[Stored data]

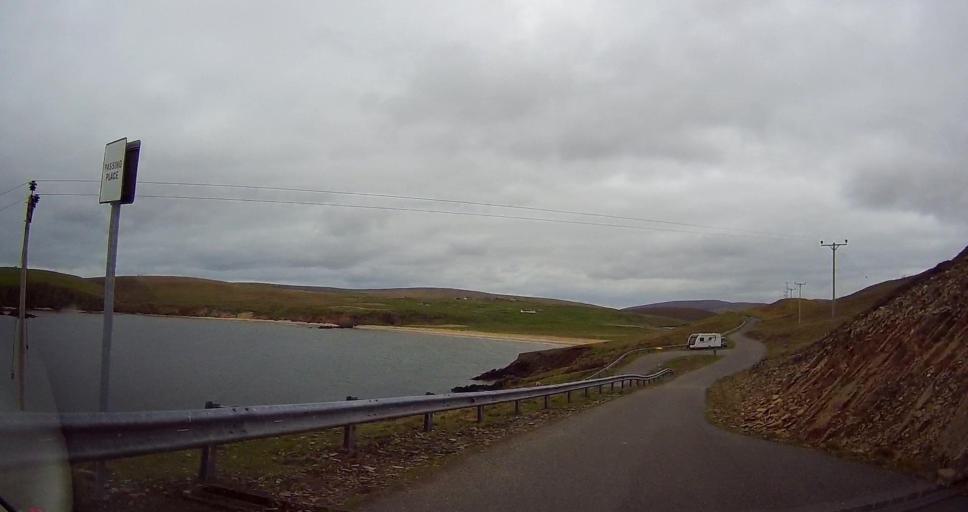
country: GB
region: Scotland
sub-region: Shetland Islands
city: Shetland
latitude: 60.8113
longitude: -0.8768
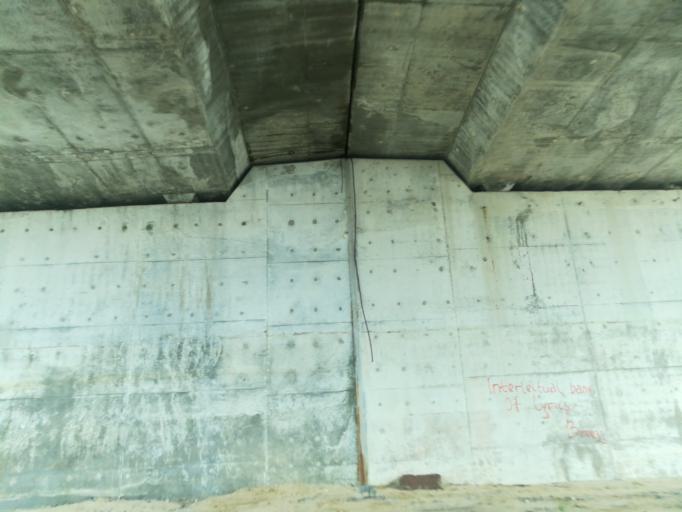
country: NG
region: Lagos
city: Ikoyi
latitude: 6.4128
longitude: 3.4141
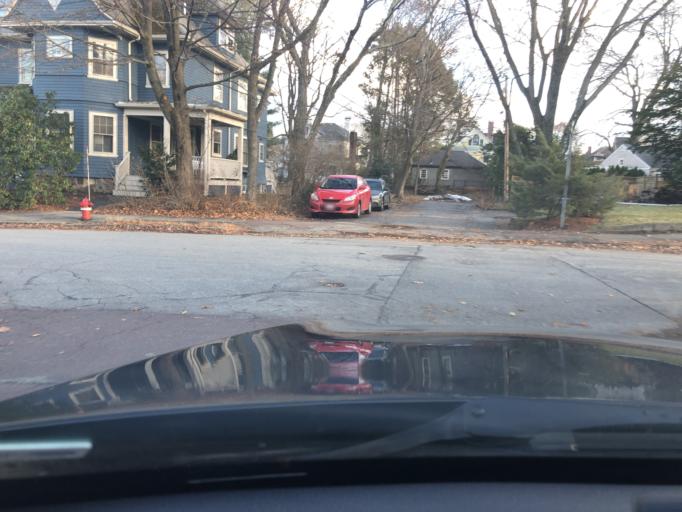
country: US
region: Massachusetts
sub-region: Middlesex County
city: Arlington
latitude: 42.4143
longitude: -71.1616
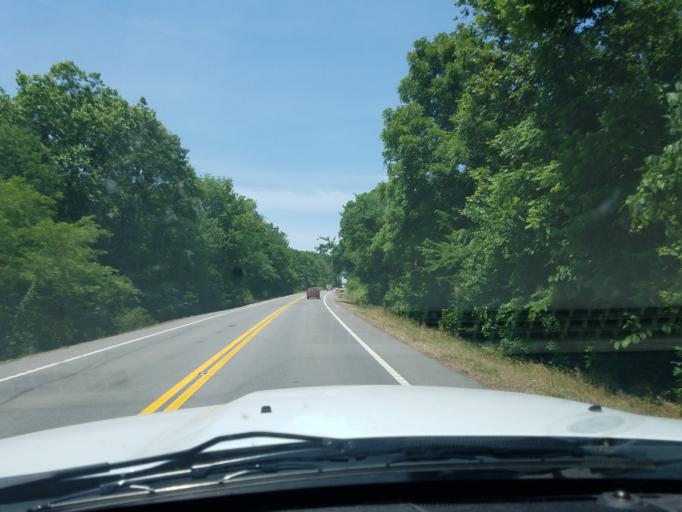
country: US
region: Tennessee
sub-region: Sumner County
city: Westmoreland
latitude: 36.4657
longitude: -86.2699
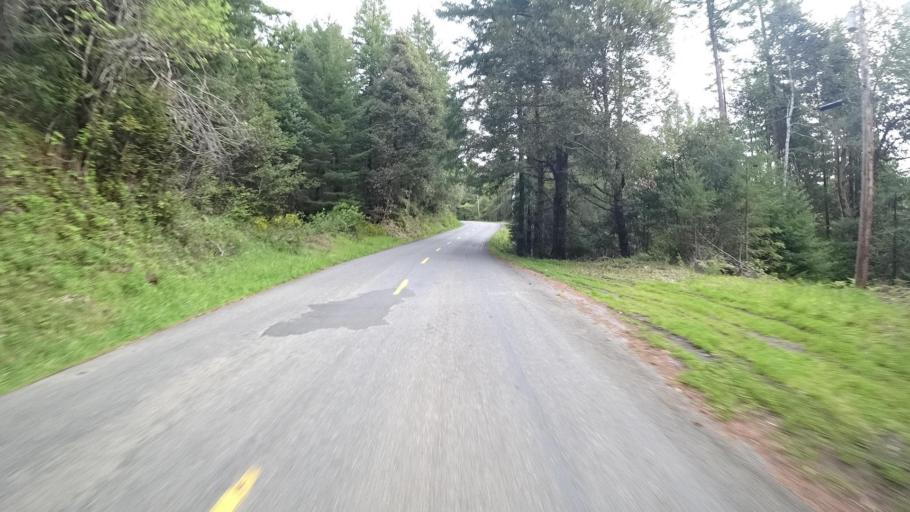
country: US
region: California
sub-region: Humboldt County
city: Redway
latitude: 40.2886
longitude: -123.8361
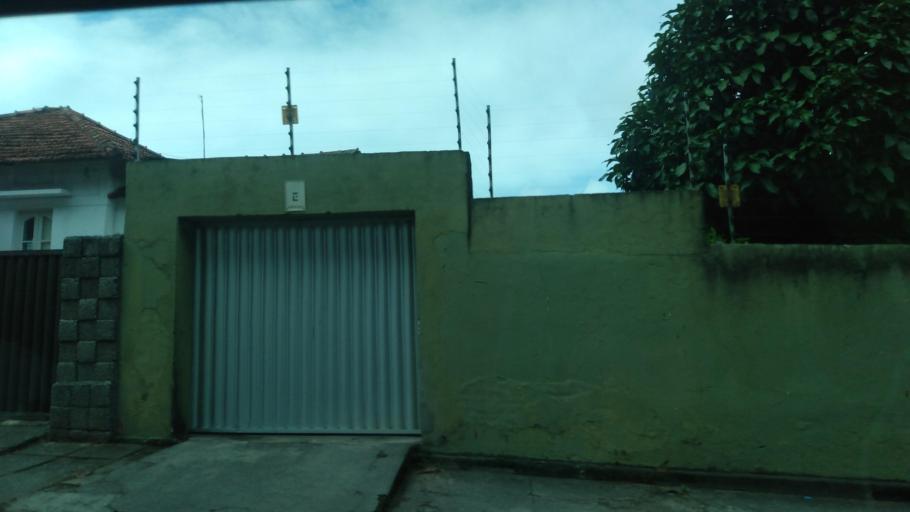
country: BR
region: Pernambuco
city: Garanhuns
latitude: -8.8828
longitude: -36.4793
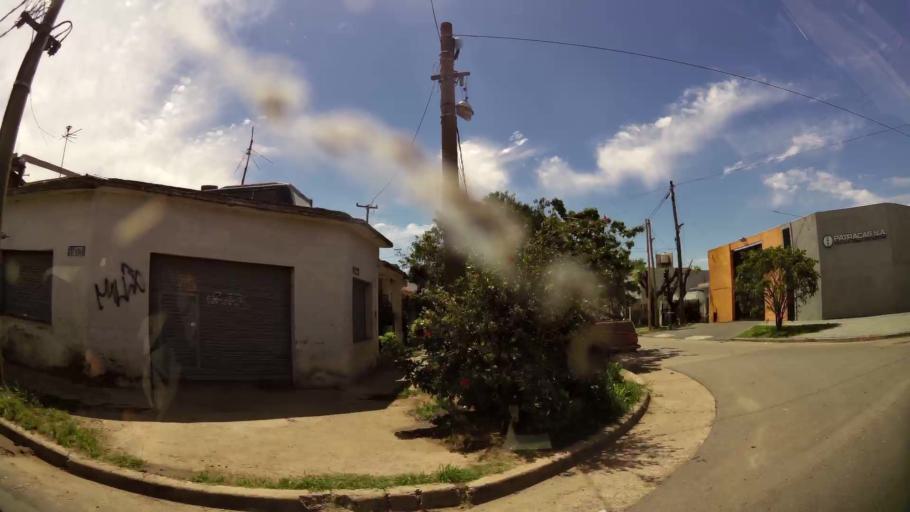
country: AR
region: Buenos Aires
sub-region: Partido de Quilmes
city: Quilmes
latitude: -34.7488
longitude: -58.2964
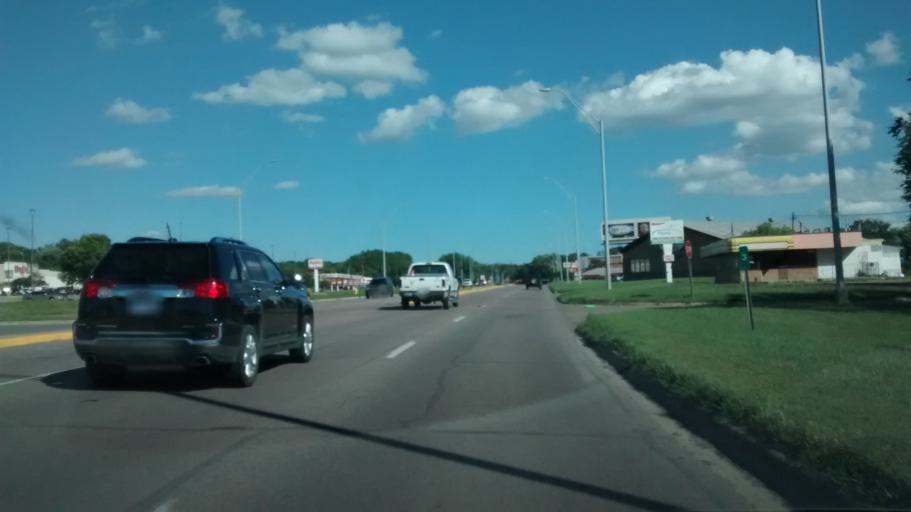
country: US
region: Iowa
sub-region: Woodbury County
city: Sioux City
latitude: 42.4889
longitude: -96.3667
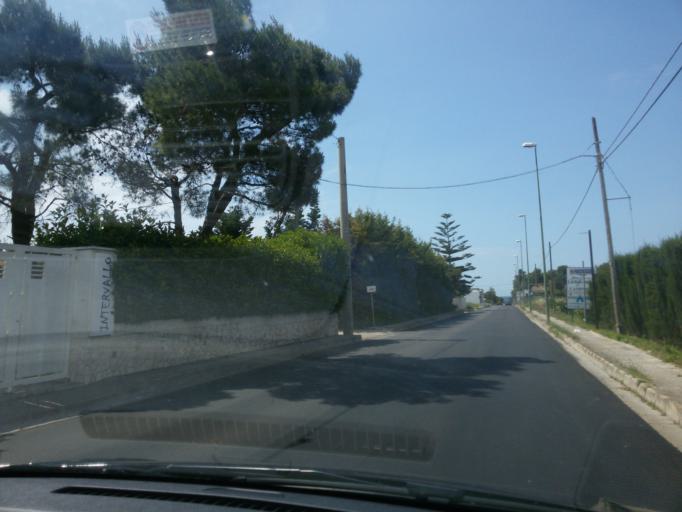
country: IT
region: Apulia
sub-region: Provincia di Lecce
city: Porto Cesareo
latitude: 40.2934
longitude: 17.8544
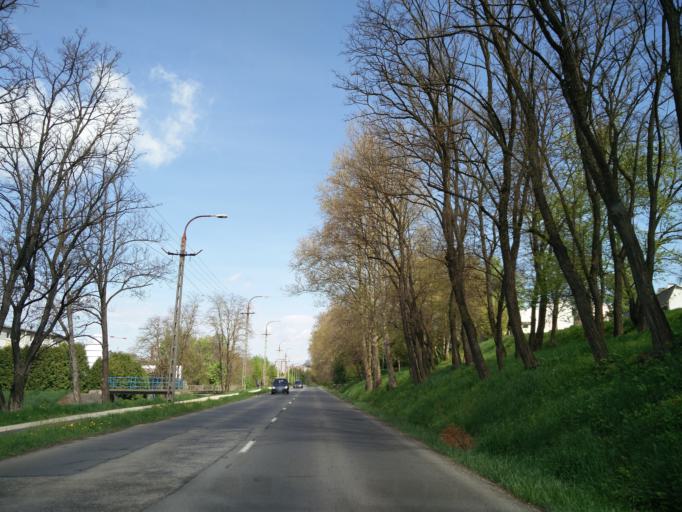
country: HU
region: Zala
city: Zalaegerszeg
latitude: 46.8249
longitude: 16.8283
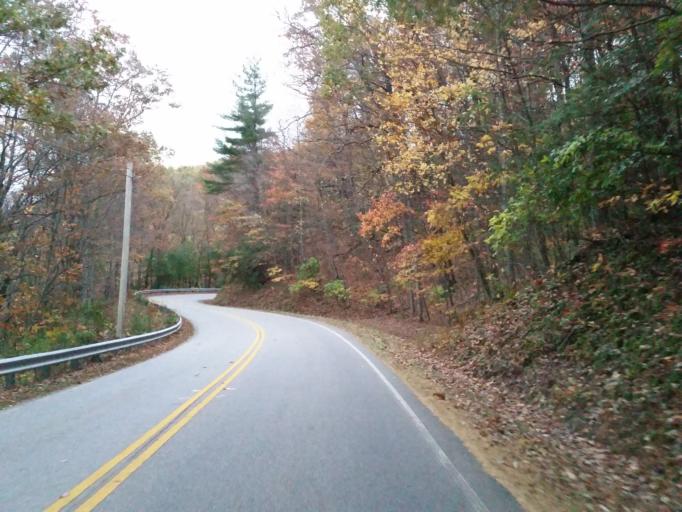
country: US
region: Georgia
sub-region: Lumpkin County
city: Dahlonega
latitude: 34.7041
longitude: -84.0404
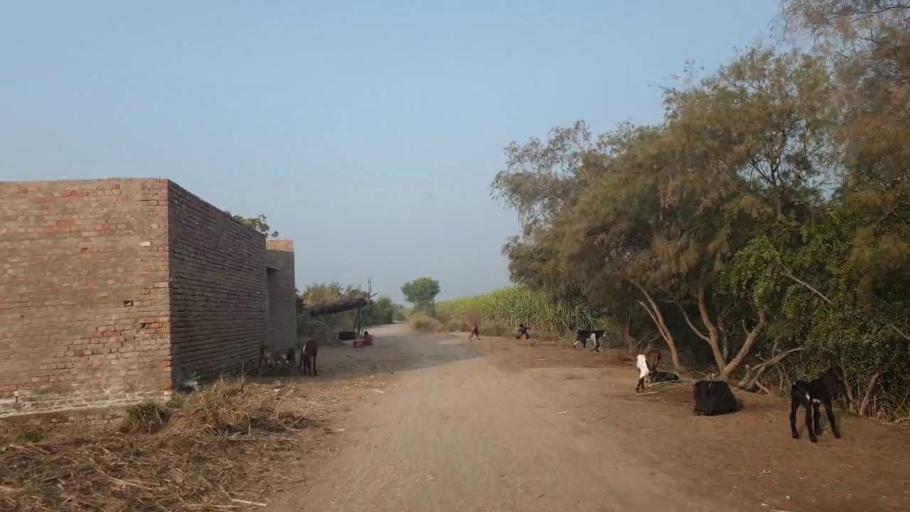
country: PK
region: Sindh
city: Shahdadpur
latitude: 25.8751
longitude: 68.6033
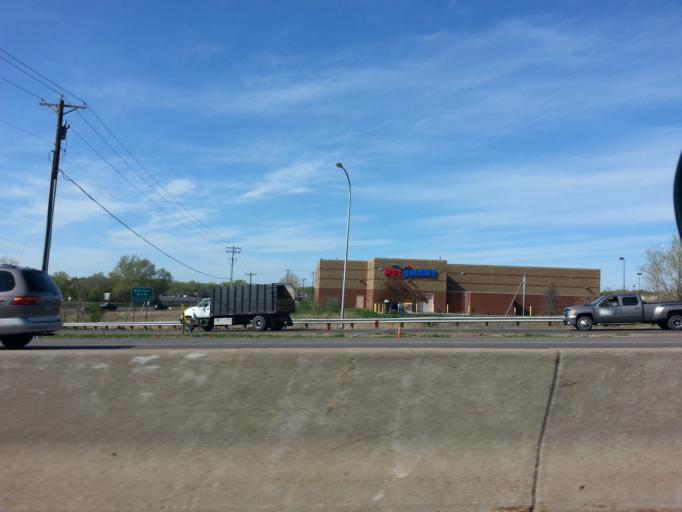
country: US
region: Minnesota
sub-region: Ramsey County
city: North Saint Paul
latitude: 45.0116
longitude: -93.0200
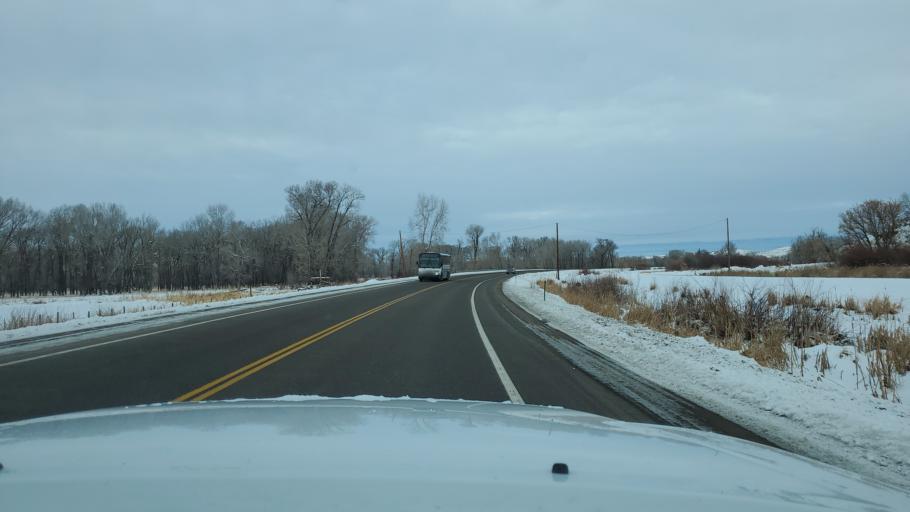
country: US
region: Colorado
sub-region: Routt County
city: Hayden
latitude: 40.4941
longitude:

## YOUR INSTRUCTIONS
Reproduce all of the data above word for word, leaving out the pictures.

## OUTPUT OF THE TASK
country: GB
region: Scotland
sub-region: Shetland Islands
city: Shetland
latitude: 60.8113
longitude: -0.8768
country: NG
region: Lagos
city: Ikoyi
latitude: 6.4128
longitude: 3.4141
country: US
region: Massachusetts
sub-region: Middlesex County
city: Arlington
latitude: 42.4143
longitude: -71.1616
country: US
region: Tennessee
sub-region: Sumner County
city: Westmoreland
latitude: 36.4657
longitude: -86.2699
country: US
region: California
sub-region: Humboldt County
city: Redway
latitude: 40.2886
longitude: -123.8361
country: BR
region: Pernambuco
city: Garanhuns
latitude: -8.8828
longitude: -36.4793
country: AR
region: Buenos Aires
sub-region: Partido de Quilmes
city: Quilmes
latitude: -34.7488
longitude: -58.2964
country: US
region: Iowa
sub-region: Woodbury County
city: Sioux City
latitude: 42.4889
longitude: -96.3667
country: IT
region: Apulia
sub-region: Provincia di Lecce
city: Porto Cesareo
latitude: 40.2934
longitude: 17.8544
country: HU
region: Zala
city: Zalaegerszeg
latitude: 46.8249
longitude: 16.8283
country: US
region: Georgia
sub-region: Lumpkin County
city: Dahlonega
latitude: 34.7041
longitude: -84.0404
country: PK
region: Sindh
city: Shahdadpur
latitude: 25.8751
longitude: 68.6033
country: US
region: Minnesota
sub-region: Ramsey County
city: North Saint Paul
latitude: 45.0116
longitude: -93.0200
country: US
region: Colorado
sub-region: Routt County
city: Hayden
latitude: 40.4941
longitude:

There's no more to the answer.